◆ Tasks for this exercise:
(1) From the 2002 forum thread below, answer each point on its own line and mark your answers (a), (b) and (c).
(a) What car does krankenator say he is restoring?
(b) Which website does Mike_Check recommend?
(c) What part does krankenator name as an example of one he cannot find?
(2) Reproduce the part of the 2002 forum thread below between "Let's keep those" and "separate '02 category on this board?", inclusive.

◆ Document text:
# 2002 ??????



## Lem Forder (Mar 14, 2007)

Why no posts on 2002s? Does anyone think we should have a separate category on this board? Or, is the FAQ enough, now that the carpet wars seem to have abated?


----------



## Vroomer (Apr 18, 2005)

Lem Forder said:


> the carpet wars


If you bring *THOSE* posts here, :tsk: I will fly out, ring your door bell, and when you open the door, I will kick you squar (no e) in the balls.  :thumbup:

Let's keep those posts off these boards. Mm'kay? Thanks. bye. :thumbup:


----------



## Lem Forder (Mar 14, 2007)

I agree absolutely. That's why I started looking elsewhere, including here. The question is, do we need a separate '02 category on this board?


----------



## krankenator (Apr 4, 2007)

*Since you want to be like that.*

If we're striving to be equal opportunity posters on the classics, where is my separate section my 1602? Anywhoo, that's what I've got, the rare little engine brother of the 2002. Obviously I'm restoring it, or trying to. So I'm looking for parts. I've seen the autopartswarehouse.com and all the other sites that offer the same catalog under a different interface. It doesn't have all the parts I need though. Washer fluid container for example. So anyone have any good suggestions?


----------



## Mike_Check (Feb 7, 2007)

www.bavauto.com has some pretty good off-brand repro's for older cars. Not BMW though.:dunno:


----------

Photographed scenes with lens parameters
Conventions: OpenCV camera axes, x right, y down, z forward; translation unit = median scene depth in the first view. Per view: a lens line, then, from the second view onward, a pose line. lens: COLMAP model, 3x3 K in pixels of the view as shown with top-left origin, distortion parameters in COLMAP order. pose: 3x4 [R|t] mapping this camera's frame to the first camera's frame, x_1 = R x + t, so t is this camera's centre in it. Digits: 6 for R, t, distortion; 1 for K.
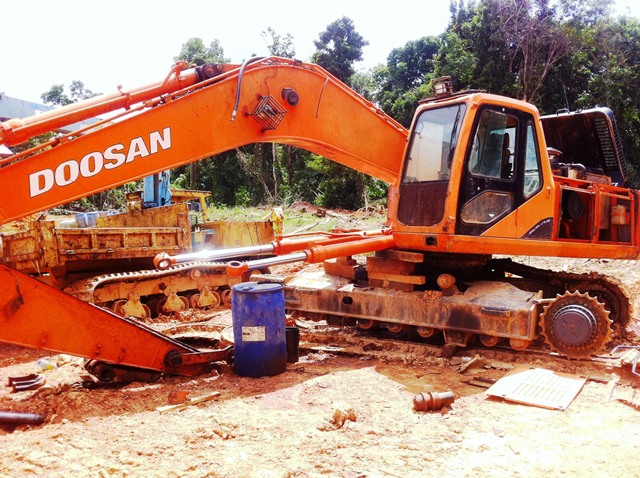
lens RADIAL K [[618.7, 0, 319.6], [0, 618.7, 212.7], [0, 0, 1]] dist [0.077848, -0.263588]
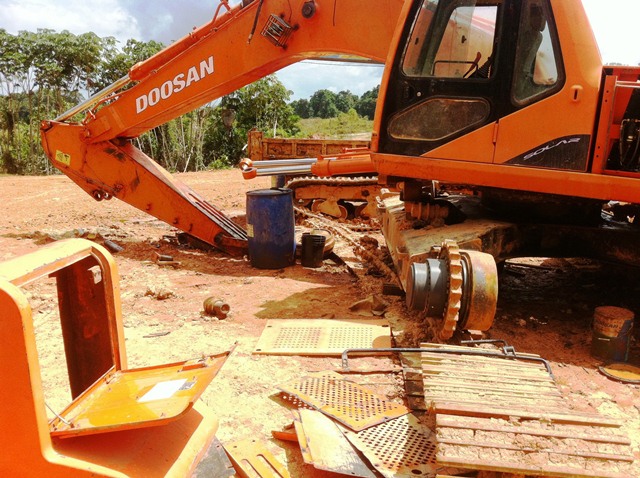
lens RADIAL K [[618.7, 0, 319.6], [0, 618.7, 212.7], [0, 0, 1]] dist [0.077848, -0.263588]
pose [[0.471006, 0.124621, -0.873283, 0.995649], [-0.008906, 0.990592, 0.136558, 0.002686], [0.882085, -0.056542, 0.467684, 0.588644]]
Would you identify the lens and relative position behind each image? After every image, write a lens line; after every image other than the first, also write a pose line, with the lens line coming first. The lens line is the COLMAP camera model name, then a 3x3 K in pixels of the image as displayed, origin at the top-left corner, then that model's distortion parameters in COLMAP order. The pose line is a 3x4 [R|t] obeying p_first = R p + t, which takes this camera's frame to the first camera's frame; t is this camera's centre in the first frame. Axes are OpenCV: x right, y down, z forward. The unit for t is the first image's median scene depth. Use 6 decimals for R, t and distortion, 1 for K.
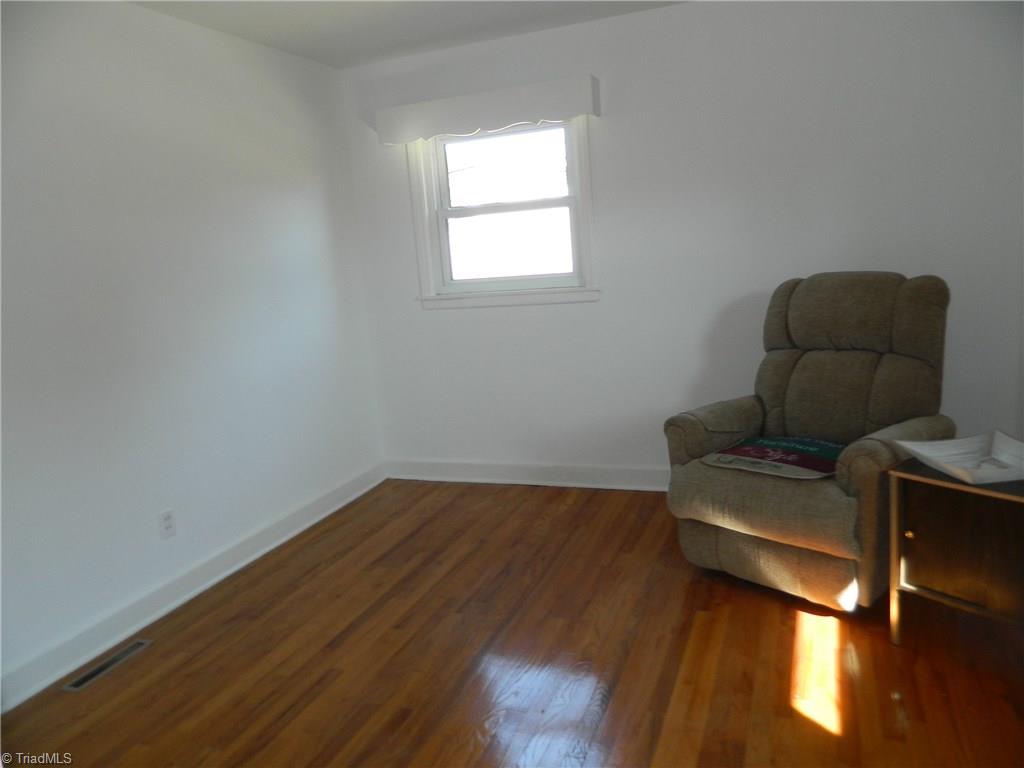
lens RADIAL K [[764.1, 0, 515.8], [0, 764.1, 379.1], [0, 0, 1]] dist [0.005952, -0.007034]
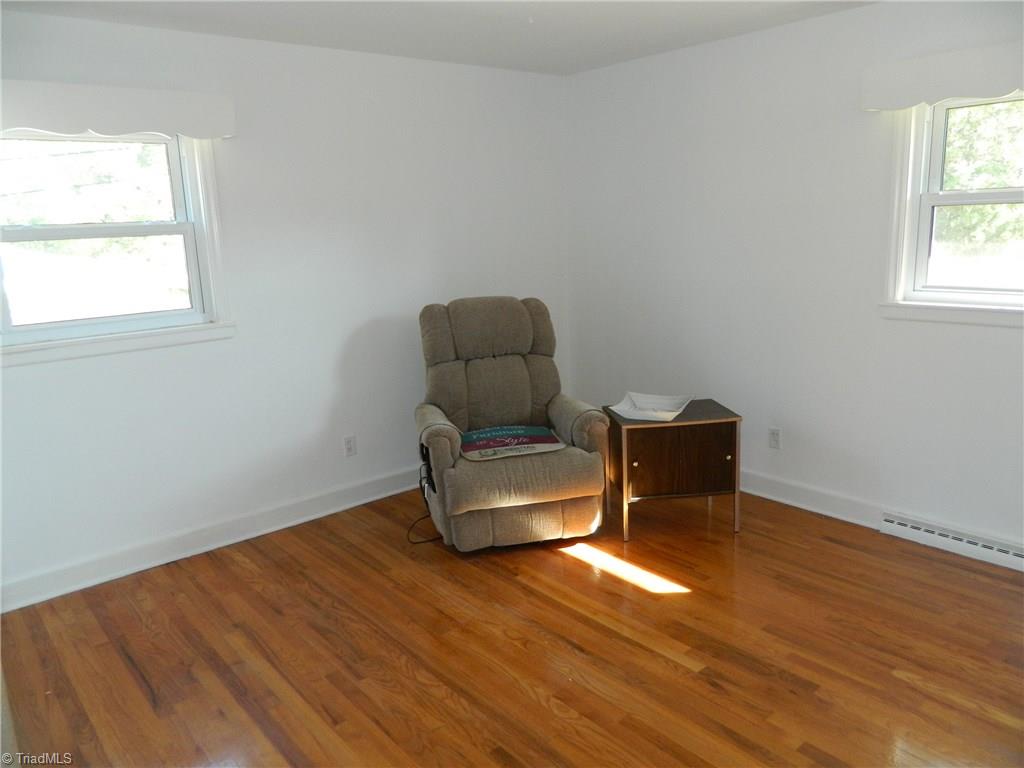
lens RADIAL K [[764.1, 0, 515.8], [0, 764.1, 379.1], [0, 0, 1]] dist [0.005952, -0.007034]
pose [[0.476714, -0.124393, 0.870213, -0.705239], [0.154455, 0.986389, 0.056387, -0.068880], [-0.865383, 0.107528, 0.489439, 0.333821]]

◆ Task answers:
(1)
(a) A 1602.
(b) www.bavauto.com
(c) A washer fluid container.

(2)
Let's keep those posts off these boards. Mm'kay? Thanks. bye. :thumbup:


----------



## Lem Forder (Mar 14, 2007)

I agree absolutely. That's why I started looking elsewhere, including here. The question is, do we need a separate '02 category on this board?